_Given entries_:
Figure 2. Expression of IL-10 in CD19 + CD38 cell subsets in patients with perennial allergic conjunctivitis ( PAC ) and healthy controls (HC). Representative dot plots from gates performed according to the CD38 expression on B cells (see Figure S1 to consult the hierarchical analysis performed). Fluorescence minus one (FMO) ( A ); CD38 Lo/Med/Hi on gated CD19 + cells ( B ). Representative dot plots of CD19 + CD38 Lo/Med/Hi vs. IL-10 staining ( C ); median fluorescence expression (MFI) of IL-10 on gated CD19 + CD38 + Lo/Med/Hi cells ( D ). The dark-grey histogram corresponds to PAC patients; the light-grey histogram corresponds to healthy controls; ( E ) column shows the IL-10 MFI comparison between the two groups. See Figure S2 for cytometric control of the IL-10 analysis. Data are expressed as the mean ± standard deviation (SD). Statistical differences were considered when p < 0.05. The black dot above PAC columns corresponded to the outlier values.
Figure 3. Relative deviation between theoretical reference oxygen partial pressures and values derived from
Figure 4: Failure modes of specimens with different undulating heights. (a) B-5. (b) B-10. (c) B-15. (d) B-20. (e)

==

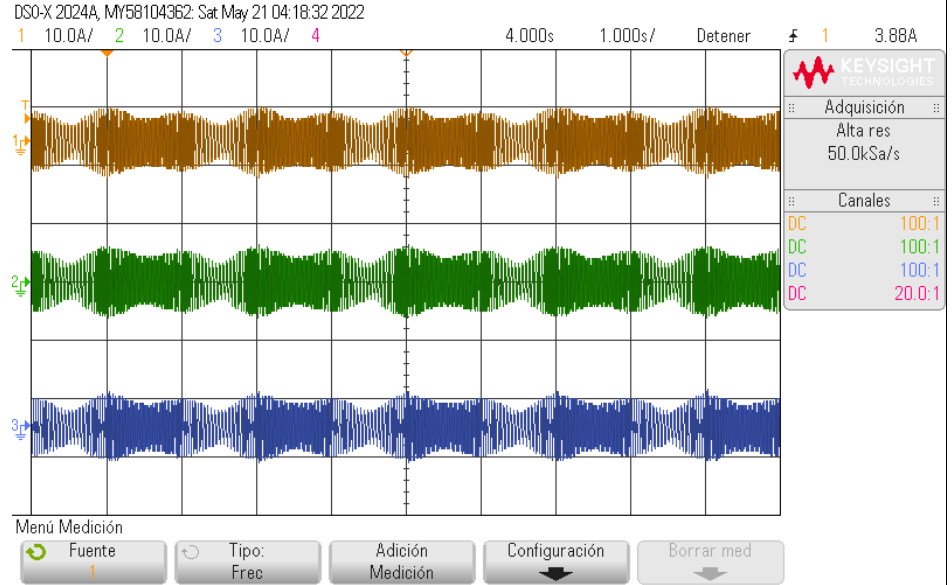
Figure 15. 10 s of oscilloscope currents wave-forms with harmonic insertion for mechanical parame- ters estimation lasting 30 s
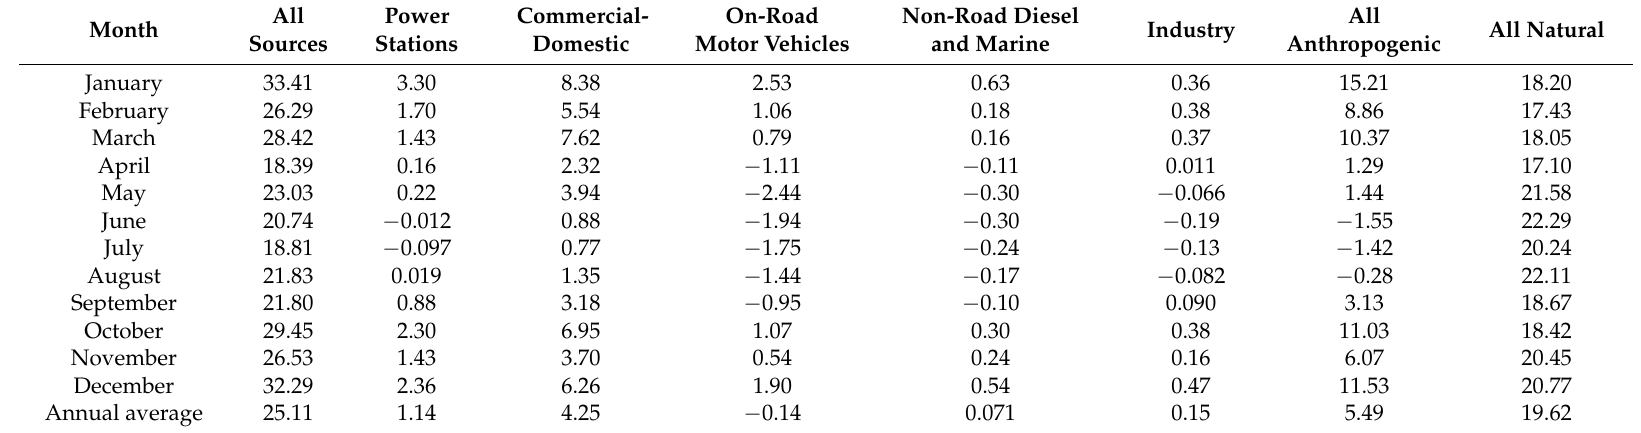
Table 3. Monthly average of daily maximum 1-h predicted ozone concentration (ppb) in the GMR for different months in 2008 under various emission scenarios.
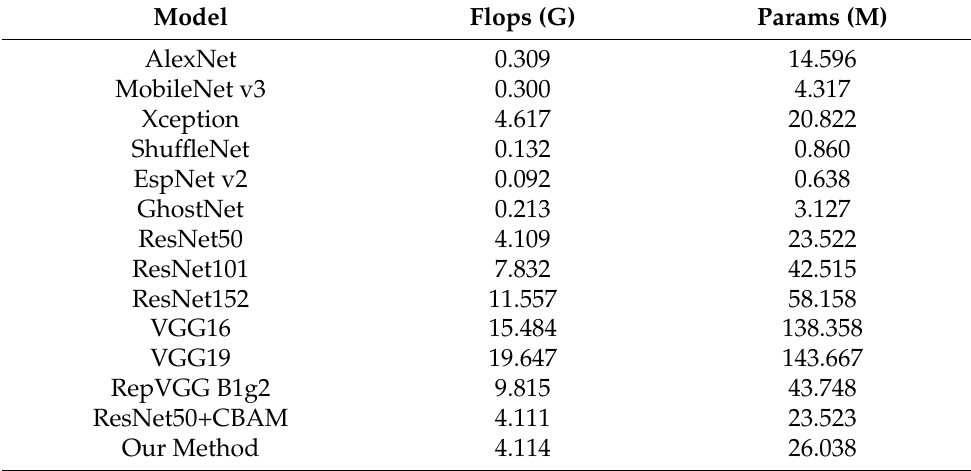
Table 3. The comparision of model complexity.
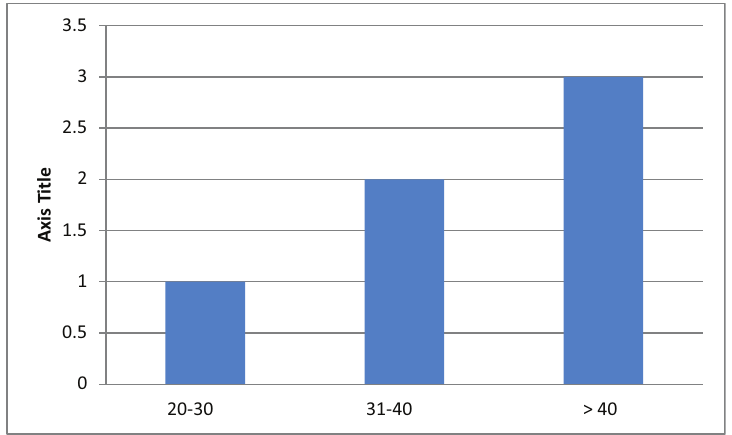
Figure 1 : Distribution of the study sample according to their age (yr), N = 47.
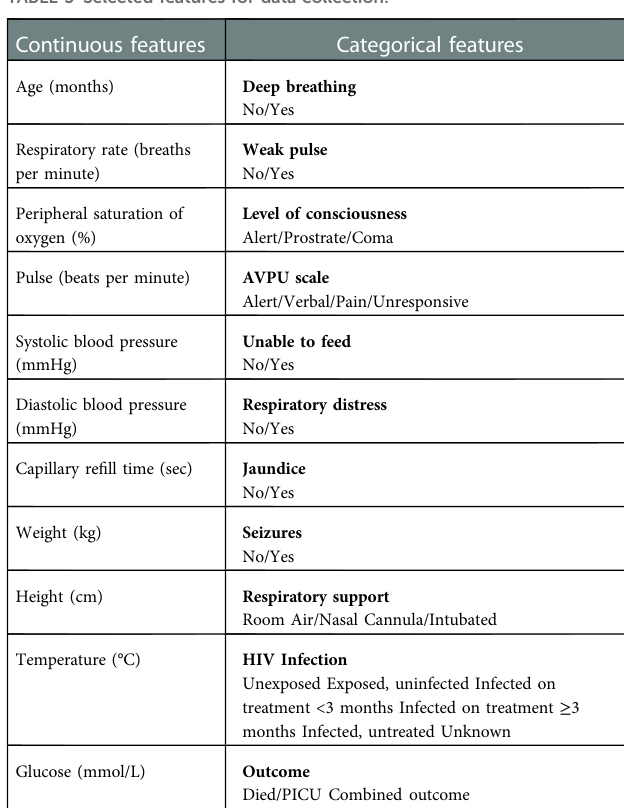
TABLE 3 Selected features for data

_Your goal_: In the listing above, find the line containing "Figure 1 : Distribution" and the line containing "TABLE 3 Selected features for data", then write out both of them and every line between, exactly, with no pictures.

_Result_:
Figure 1 : Distribution of the study sample according to their age (yr), N = 47.
TABLE 3 Selected features for data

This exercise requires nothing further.